Herr, die Erde ist gesegnet von dem Wohltun deiner Hand. Güt und Milde hat geregnet, dein Geschenk bedeckt das Land: auf den Hügeln, in den Gründen ist dein Segen ausgestreut; unser Warten ist gekrönet, unser Herz hast du erfreut.

Aller Augen sind erhoben, Herr, auf dich zu jeder Stund, dass du Speise gibst von oben und versorgest jeden Mund. Und du öffnest deine Hände, dein Vermögen wird nicht matt, deine Hilfe, Gab und Spende machet alle froh und satt.

Gnädig hast du ausgegossen deines Überflusses Horn, ließest Gras und Kräuter sprossen, ließest wachsen Frucht und Korn. Mächtig hast du abgewehret Schaden, Unfall und Gefahr; und das Gut steht unversehret, und gesegnet ist das Jahr.

Herr, wir haben solche Güte nicht verdient, die du getan; unser Wissen und Gemüte klagt uns vieler Sünden an. Herr, verleih, dass deine Gnade jetzt an unsre Seelen rührt, dass der Reichtum deiner Milde unser Herz zur Buße führt.

Hilf, dass wir dies Gut der Erden treu verwalten immerfort. Alles soll geheiligt werden durch Gebet und Gottes Wort. Alles, was wir Gutes wirken, ist gesät in deinen Schoß, und du wirst die Ernte senden unaussprechlich reich und groß.

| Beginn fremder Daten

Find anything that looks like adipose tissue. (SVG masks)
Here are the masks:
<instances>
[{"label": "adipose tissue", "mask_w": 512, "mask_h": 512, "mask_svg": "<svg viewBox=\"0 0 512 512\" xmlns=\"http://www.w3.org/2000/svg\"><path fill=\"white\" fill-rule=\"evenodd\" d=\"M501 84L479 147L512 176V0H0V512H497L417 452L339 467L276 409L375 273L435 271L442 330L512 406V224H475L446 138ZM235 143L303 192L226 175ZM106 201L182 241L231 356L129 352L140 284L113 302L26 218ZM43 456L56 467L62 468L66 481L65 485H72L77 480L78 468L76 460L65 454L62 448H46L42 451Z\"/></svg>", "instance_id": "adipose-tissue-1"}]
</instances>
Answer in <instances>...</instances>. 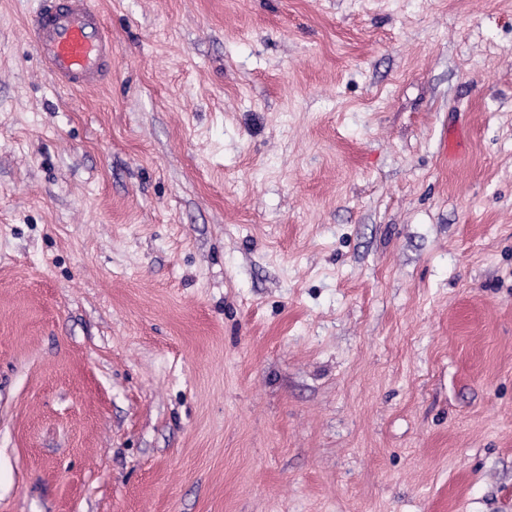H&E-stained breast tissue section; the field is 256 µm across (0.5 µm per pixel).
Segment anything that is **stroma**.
I'll return each instance as SVG.
<instances>
[{
  "label": "stroma",
  "mask_w": 512,
  "mask_h": 512,
  "mask_svg": "<svg viewBox=\"0 0 512 512\" xmlns=\"http://www.w3.org/2000/svg\"><path fill=\"white\" fill-rule=\"evenodd\" d=\"M96 2L0 0V512H512V0ZM30 45L59 85L101 87L112 75V39L92 0H39L27 23Z\"/></svg>",
  "instance_id": "obj_1"
}]
</instances>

Vater im Himmel, wir bitten für die Verantwortlichen in Forschung und Technik, in Wirtschaft und Politik, dass sie verantwortlich mit deiner Schöpfung umgehen. Wir bitten dich, dass wir unsere Grenzen erkennen und Zufriedenheit lernen, auch wenn wir nicht alles haben können. Wir bitten dich für die Opfer von Krieg und Terror, von Unfall und Katastrophen. Wir bitten dich, dass unsere Politiker im Kampf gegen den Terror nicht einseitig auf Lösungen der Gewalt setzen, sondern für Gerechtigkeit und Frieden zwischen den Völkern eintreten. Mit dem, was uns Sorgen macht, vertrauen wir uns dir an. Für das, was uns Freude macht, danken wir dir. Amen.

In der Stille bringen wir vor dich, Gott, was wir außerdem heute auf dem Herzen haben.

Stille und Vater unser

Der Kirchenchor singt das Lied 504:

1) Himmel, Erde, Luft und Meer zeugen von des Schöpfers Ehr; meine Seele, singe du, bring auch jetzt dein Lob herzu

3) Seht, wie Gott der Erde Ball hat gezieret überall. Wälder, Felder, jedes Tier zeigen Gottes Finger hier.

6) Ach mein Gott, wie wunderbar stellst du dich der Seele dar! Drücke stets in meinen Sinn, was du bist und was ich bin.

Abkündigungen

Der Herr segne euch und er behüte euch. Er lasse sein Angesicht leuchten über euch und sei euch gnädig. Er erhebe sein Angesicht auf euch und gebe euch seinen Frieden. Amen.